*** Block opens ***

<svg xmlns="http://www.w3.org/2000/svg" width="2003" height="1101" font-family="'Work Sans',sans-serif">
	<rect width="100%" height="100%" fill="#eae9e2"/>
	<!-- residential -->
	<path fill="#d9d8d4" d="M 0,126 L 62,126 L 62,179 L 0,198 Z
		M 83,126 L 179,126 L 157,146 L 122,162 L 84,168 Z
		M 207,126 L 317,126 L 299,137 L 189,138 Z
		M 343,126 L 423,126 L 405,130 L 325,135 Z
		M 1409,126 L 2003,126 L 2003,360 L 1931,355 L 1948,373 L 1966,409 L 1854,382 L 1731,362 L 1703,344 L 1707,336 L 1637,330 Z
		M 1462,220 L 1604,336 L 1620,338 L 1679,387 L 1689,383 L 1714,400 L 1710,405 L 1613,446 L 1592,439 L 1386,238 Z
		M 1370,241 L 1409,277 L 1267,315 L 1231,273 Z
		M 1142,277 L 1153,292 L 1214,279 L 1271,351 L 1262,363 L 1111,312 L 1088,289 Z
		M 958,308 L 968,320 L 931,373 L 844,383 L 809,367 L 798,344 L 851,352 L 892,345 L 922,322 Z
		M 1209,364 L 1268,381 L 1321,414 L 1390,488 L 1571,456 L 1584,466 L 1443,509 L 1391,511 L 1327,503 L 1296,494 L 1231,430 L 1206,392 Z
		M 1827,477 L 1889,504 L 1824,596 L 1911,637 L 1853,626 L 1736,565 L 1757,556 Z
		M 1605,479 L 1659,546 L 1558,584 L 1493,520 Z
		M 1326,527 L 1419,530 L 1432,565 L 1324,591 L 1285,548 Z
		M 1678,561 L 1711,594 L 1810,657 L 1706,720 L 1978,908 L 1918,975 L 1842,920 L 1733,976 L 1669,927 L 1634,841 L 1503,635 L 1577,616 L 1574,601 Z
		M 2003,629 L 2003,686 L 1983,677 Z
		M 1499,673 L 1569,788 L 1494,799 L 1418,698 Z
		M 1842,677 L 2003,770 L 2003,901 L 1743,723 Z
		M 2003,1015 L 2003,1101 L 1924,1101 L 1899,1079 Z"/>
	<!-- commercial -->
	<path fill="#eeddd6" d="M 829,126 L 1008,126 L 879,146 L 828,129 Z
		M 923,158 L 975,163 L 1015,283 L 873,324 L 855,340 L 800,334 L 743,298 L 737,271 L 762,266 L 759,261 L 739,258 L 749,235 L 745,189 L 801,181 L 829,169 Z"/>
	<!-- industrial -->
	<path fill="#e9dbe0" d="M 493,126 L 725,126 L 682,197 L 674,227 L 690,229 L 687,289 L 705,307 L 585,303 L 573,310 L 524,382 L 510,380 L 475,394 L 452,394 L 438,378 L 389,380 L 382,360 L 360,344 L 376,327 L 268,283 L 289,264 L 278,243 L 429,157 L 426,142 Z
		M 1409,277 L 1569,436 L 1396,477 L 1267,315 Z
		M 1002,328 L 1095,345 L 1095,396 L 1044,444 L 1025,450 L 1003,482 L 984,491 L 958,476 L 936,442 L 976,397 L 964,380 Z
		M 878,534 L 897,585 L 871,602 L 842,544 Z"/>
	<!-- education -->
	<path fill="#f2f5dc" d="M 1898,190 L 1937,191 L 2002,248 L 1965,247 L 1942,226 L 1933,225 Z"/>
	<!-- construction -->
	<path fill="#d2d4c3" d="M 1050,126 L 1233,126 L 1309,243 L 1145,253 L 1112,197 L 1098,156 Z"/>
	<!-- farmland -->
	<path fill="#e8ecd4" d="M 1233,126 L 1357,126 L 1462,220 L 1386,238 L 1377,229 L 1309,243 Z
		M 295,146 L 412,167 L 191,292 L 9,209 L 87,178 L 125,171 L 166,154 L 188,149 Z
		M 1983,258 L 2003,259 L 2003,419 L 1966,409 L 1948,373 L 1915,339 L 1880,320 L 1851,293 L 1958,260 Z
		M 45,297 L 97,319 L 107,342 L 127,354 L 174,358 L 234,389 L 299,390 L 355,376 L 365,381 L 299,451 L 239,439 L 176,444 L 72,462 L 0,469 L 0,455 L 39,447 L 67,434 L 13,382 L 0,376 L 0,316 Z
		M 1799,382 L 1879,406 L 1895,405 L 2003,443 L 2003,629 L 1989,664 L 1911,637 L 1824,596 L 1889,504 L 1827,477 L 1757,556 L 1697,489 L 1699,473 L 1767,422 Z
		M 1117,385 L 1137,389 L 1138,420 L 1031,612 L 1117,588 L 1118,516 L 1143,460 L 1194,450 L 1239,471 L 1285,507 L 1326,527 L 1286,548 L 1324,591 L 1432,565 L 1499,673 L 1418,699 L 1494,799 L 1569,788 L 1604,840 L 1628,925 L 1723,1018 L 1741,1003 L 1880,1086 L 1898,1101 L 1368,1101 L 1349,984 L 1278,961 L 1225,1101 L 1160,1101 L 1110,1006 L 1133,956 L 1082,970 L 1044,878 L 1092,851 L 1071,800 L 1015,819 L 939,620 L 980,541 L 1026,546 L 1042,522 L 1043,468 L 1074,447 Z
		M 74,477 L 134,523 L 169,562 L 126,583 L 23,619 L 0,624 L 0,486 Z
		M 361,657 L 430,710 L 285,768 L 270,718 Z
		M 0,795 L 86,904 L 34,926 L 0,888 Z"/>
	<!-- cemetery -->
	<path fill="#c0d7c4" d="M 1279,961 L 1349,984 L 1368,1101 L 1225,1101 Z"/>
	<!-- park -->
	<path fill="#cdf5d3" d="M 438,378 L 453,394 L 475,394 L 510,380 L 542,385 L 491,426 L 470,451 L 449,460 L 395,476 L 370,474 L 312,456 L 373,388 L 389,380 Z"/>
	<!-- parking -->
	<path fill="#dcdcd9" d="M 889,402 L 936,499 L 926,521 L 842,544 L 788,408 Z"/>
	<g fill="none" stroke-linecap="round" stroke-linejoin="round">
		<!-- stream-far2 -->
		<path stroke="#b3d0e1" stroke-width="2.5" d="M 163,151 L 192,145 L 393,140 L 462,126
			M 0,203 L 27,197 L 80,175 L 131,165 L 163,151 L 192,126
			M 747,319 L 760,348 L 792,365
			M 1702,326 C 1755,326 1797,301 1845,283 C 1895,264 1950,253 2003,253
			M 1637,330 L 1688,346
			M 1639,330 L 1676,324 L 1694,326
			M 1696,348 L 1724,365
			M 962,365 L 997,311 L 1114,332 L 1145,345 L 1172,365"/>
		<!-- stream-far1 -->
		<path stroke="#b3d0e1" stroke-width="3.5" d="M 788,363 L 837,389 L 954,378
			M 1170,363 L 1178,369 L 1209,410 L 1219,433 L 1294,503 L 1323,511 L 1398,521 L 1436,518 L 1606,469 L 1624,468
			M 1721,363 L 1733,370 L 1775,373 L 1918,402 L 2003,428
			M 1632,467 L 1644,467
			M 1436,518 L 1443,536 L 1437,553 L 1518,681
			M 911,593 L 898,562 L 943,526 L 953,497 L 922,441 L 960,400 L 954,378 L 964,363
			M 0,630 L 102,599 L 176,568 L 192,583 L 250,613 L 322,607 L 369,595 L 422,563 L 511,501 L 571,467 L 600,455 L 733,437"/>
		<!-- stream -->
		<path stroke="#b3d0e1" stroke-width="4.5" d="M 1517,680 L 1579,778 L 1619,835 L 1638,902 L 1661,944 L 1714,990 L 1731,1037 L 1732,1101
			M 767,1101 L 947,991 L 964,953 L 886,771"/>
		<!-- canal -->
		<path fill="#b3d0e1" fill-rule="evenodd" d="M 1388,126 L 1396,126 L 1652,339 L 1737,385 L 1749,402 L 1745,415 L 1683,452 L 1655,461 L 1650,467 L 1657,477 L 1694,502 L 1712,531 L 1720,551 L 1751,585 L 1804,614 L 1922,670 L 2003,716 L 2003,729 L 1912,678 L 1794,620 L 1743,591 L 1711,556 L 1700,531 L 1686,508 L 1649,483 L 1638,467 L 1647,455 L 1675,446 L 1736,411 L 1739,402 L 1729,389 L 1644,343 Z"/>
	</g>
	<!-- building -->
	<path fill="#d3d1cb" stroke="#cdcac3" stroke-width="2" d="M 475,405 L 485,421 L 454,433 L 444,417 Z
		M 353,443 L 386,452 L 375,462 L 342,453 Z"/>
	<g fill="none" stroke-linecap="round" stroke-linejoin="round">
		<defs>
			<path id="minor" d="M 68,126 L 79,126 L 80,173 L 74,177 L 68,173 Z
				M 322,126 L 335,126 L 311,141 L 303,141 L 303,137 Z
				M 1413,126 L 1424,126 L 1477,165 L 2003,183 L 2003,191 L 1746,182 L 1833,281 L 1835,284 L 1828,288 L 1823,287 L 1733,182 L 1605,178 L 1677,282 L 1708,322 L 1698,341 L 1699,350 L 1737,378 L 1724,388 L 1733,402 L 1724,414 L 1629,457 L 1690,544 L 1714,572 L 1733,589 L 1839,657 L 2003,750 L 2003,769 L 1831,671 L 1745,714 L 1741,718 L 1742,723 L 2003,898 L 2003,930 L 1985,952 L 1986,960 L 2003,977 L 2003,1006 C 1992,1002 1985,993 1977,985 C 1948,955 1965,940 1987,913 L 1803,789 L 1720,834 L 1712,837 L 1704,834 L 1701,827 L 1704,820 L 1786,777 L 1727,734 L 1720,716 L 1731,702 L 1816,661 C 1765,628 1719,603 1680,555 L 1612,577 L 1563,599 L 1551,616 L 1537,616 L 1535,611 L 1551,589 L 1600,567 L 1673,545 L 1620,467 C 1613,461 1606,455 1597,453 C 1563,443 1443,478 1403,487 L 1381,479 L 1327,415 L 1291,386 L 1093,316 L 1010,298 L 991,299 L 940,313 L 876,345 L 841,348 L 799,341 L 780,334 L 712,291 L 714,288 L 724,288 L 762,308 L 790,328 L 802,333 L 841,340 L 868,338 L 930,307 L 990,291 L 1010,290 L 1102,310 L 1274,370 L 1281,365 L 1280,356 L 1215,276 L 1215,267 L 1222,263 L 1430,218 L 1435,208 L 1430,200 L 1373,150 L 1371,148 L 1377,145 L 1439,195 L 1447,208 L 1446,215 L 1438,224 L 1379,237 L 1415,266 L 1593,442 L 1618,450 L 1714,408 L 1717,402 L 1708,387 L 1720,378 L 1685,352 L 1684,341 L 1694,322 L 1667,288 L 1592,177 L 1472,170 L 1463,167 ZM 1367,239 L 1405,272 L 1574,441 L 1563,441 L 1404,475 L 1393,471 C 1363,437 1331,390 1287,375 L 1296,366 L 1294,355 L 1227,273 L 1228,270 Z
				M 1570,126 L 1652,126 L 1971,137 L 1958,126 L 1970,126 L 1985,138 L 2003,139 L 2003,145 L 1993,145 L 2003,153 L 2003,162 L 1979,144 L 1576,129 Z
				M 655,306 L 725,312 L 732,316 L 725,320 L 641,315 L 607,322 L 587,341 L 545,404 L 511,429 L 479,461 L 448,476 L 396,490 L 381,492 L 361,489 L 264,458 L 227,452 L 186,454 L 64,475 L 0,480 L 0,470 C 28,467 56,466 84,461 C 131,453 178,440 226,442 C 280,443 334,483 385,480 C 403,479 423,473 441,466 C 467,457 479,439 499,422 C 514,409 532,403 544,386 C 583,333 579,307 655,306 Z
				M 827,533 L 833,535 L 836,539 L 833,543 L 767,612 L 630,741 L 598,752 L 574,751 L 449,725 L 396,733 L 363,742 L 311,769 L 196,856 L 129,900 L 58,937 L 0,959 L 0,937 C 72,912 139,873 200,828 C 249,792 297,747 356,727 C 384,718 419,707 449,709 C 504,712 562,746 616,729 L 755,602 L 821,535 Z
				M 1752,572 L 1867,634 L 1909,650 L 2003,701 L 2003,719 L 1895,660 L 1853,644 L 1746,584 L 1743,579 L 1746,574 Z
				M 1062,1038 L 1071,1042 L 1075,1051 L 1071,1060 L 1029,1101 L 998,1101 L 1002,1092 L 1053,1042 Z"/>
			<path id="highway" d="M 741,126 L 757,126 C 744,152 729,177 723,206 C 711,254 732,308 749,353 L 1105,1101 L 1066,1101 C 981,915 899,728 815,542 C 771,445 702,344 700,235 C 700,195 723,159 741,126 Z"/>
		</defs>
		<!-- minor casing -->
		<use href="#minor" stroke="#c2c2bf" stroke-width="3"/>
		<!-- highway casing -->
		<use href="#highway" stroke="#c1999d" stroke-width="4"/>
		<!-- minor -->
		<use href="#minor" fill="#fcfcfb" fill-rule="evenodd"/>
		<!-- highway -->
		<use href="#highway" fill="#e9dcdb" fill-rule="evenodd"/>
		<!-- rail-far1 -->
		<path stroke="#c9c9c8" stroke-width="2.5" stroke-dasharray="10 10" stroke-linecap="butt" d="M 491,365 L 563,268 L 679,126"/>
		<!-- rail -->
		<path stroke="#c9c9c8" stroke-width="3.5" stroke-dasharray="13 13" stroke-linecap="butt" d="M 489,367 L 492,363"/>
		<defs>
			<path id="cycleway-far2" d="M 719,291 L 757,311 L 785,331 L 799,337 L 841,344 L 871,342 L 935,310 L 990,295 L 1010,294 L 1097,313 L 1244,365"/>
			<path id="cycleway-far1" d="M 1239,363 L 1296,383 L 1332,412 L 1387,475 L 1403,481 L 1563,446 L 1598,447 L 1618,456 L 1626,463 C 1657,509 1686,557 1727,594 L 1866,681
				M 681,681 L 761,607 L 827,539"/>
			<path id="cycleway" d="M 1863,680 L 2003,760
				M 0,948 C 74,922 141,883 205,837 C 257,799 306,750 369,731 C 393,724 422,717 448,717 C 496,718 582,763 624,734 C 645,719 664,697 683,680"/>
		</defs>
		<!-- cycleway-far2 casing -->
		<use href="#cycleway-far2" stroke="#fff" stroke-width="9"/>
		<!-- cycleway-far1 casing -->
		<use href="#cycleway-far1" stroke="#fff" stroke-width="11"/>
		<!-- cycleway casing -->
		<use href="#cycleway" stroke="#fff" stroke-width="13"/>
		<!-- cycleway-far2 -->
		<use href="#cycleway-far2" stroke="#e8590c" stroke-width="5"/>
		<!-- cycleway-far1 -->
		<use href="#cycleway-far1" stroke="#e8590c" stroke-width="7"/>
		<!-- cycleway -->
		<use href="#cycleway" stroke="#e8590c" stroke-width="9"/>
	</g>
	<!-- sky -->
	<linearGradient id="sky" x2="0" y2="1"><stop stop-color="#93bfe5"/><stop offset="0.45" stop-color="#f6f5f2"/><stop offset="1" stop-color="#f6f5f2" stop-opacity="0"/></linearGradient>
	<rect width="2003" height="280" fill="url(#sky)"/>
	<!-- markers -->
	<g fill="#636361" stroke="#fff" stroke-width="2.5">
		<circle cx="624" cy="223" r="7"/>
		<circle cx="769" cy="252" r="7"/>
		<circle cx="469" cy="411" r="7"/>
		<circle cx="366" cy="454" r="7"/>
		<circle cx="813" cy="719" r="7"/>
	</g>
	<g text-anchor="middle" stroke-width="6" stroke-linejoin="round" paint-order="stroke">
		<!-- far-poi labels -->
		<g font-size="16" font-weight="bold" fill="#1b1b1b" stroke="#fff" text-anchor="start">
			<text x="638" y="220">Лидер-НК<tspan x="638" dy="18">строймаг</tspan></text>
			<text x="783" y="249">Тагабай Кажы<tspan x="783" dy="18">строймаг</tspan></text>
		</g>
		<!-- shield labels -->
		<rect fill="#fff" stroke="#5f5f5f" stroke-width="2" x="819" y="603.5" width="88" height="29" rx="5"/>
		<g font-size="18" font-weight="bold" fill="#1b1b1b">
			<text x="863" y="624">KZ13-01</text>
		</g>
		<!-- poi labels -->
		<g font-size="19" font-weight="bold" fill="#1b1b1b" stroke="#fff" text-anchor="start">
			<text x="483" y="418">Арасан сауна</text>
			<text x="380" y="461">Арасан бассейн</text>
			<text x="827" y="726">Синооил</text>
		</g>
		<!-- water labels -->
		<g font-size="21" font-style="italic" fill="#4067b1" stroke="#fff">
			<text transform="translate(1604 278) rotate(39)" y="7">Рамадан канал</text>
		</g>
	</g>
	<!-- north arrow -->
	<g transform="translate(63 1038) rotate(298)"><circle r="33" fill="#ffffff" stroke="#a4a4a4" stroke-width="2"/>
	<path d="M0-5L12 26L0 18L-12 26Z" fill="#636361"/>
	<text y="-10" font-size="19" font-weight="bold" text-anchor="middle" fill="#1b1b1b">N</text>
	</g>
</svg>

*** Block closes ***

Work order: When the line with "M 1409,126 L" is reached in the data above, begin copying, and stop after the line with "M 1462,220 L"; copy each line exactly, both ends included.

Output of the exercise:
		M 1409,126 L 2003,126 L 2003,360 L 1931,355 L 1948,373 L 1966,409 L 1854,382 L 1731,362 L 1703,344 L 1707,336 L 1637,330 Z
		M 1462,220 L 1604,336 L 1620,338 L 1679,387 L 1689,383 L 1714,400 L 1710,405 L 1613,446 L 1592,439 L 1386,238 Z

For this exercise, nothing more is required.